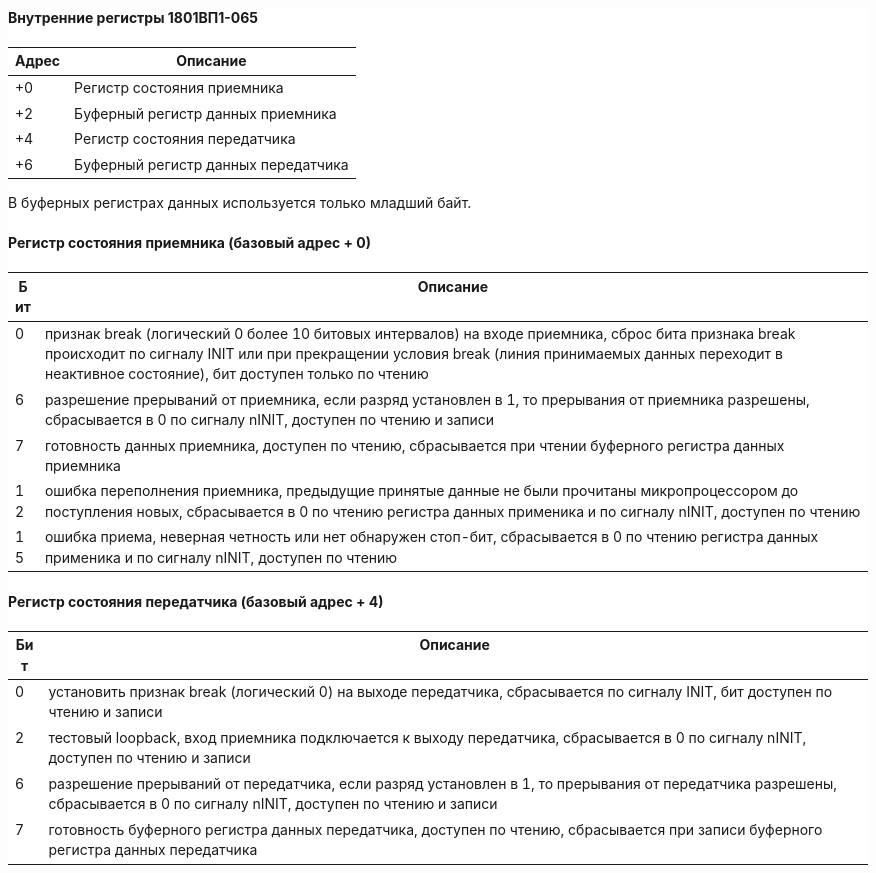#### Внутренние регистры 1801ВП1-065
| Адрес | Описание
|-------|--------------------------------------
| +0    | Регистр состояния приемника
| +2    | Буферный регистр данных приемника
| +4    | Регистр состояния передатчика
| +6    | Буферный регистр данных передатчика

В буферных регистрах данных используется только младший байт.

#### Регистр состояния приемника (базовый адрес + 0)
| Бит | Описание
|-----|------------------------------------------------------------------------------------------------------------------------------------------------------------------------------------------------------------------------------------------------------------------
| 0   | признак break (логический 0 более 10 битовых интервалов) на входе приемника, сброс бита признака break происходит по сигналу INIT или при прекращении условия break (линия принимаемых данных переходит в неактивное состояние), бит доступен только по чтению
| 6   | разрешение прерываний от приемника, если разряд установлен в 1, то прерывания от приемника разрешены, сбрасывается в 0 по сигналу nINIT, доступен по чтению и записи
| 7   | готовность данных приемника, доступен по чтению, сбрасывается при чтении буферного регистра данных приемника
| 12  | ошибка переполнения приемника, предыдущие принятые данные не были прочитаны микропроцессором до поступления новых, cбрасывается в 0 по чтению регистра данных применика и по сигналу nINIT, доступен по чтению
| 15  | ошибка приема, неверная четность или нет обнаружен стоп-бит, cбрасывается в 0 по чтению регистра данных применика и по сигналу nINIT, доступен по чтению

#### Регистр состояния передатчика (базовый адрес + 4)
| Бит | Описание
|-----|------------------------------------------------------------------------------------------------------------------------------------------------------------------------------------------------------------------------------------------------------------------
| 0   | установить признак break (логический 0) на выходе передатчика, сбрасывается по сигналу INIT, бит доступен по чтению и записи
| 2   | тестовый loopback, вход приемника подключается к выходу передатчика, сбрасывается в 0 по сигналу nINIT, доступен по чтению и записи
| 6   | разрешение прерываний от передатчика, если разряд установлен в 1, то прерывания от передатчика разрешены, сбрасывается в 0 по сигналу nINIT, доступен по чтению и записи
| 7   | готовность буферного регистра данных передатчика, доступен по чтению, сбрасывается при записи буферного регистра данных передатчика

> [What is being asked]
Copy each line above where "разряд" appears.

> [Exercise output]
| 6   | разрешение прерываний от приемника, если разряд установлен в 1, то прерывания от приемника разрешены, сбрасывается в 0 по сигналу nINIT, доступен по чтению и записи
| 6   | разрешение прерываний от передатчика, если разряд установлен в 1, то прерывания от передатчика разрешены, сбрасывается в 0 по сигналу nINIT, доступен по чтению и записи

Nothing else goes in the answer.